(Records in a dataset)
++++++++++
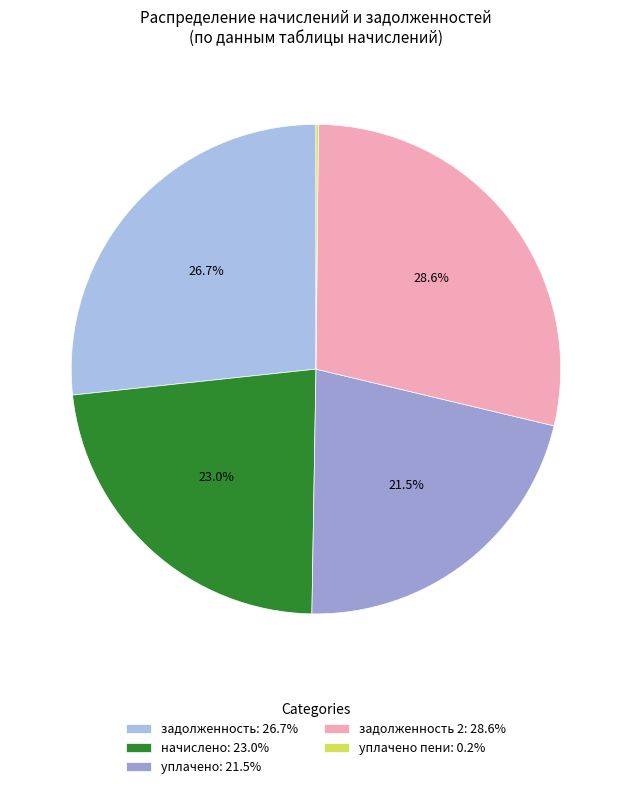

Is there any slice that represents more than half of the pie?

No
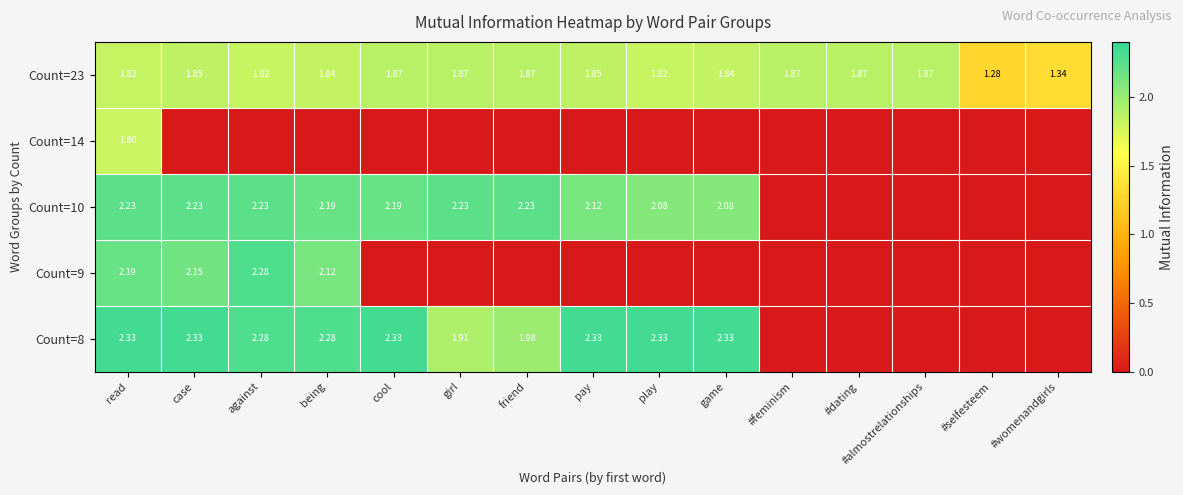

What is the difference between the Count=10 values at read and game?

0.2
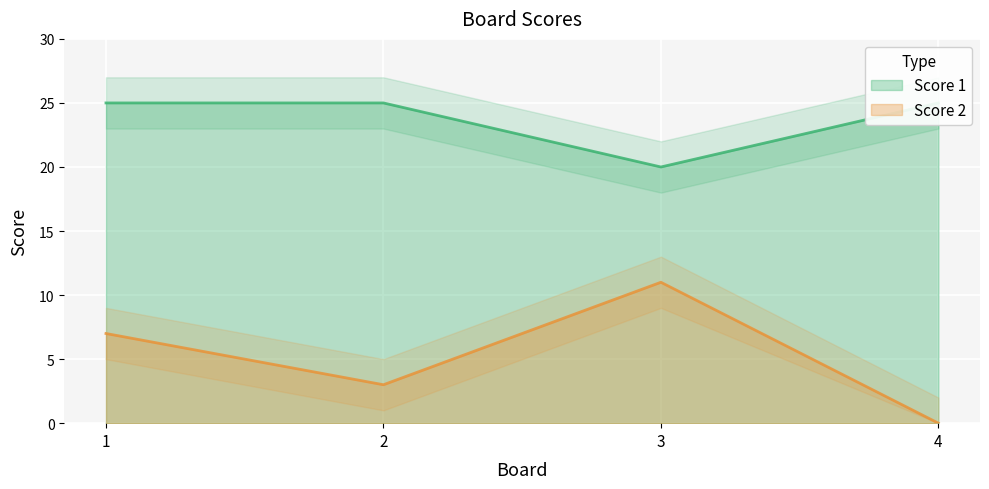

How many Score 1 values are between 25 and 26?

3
++++++++++
Output these lines exactly as they appear, leaving out the pictures.

Reply:
Is there any slice that represents more than half of the pie?

No

What is the difference between the Count=10 values at read and game?

0.2

How many Score 1 values are between 25 and 26?

3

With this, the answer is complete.